INFORMATION SUPPLIED.
▶
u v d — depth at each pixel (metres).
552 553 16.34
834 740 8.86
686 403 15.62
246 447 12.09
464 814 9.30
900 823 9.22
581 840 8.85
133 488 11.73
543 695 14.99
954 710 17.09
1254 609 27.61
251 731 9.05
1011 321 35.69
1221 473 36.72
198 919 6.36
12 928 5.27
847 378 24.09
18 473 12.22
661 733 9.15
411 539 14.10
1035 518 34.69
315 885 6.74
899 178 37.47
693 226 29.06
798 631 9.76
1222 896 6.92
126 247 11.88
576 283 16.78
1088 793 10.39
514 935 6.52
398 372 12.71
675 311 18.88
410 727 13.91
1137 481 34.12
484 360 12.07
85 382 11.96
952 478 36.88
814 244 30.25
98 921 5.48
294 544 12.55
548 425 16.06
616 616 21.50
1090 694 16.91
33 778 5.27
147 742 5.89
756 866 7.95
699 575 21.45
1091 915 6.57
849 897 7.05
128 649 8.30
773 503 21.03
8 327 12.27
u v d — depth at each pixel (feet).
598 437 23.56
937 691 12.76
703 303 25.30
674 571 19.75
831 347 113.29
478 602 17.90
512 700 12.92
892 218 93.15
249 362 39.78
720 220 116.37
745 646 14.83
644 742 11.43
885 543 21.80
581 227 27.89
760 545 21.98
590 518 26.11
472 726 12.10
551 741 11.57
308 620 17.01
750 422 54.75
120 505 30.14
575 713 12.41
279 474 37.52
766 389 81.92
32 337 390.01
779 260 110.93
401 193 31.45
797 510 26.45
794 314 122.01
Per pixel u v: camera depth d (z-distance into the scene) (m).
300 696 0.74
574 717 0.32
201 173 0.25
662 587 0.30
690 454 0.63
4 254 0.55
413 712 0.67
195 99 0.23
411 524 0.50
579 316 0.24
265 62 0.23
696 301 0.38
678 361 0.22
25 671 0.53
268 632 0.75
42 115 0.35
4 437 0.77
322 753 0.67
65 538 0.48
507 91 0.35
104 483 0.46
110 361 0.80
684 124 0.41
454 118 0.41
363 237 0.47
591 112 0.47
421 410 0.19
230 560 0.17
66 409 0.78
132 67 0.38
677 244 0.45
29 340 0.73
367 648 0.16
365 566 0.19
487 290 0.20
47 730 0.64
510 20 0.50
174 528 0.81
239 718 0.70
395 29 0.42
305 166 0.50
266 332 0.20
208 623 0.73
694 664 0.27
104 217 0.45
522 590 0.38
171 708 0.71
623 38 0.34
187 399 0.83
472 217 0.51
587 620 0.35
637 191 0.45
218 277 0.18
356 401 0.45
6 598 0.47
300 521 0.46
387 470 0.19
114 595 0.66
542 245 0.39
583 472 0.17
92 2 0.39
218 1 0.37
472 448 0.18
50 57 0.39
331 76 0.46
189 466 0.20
◀
TASK.
Print exactly the lines above from the one with "937 691 12.76" to the one with "522 590 0.38", including both.

RESULT.
937 691 12.76
703 303 25.30
674 571 19.75
831 347 113.29
478 602 17.90
512 700 12.92
892 218 93.15
249 362 39.78
720 220 116.37
745 646 14.83
644 742 11.43
885 543 21.80
581 227 27.89
760 545 21.98
590 518 26.11
472 726 12.10
551 741 11.57
308 620 17.01
750 422 54.75
120 505 30.14
575 713 12.41
279 474 37.52
766 389 81.92
32 337 390.01
779 260 110.93
401 193 31.45
797 510 26.45
794 314 122.01
Per pixel u v: camera depth d (z-distance into the scene) (m).
300 696 0.74
574 717 0.32
201 173 0.25
662 587 0.30
690 454 0.63
4 254 0.55
413 712 0.67
195 99 0.23
411 524 0.50
579 316 0.24
265 62 0.23
696 301 0.38
678 361 0.22
25 671 0.53
268 632 0.75
42 115 0.35
4 437 0.77
322 753 0.67
65 538 0.48
507 91 0.35
104 483 0.46
110 361 0.80
684 124 0.41
454 118 0.41
363 237 0.47
591 112 0.47
421 410 0.19
230 560 0.17
66 409 0.78
132 67 0.38
677 244 0.45
29 340 0.73
367 648 0.16
365 566 0.19
487 290 0.20
47 730 0.64
510 20 0.50
174 528 0.81
239 718 0.70
395 29 0.42
305 166 0.50
266 332 0.20
208 623 0.73
694 664 0.27
104 217 0.45
522 590 0.38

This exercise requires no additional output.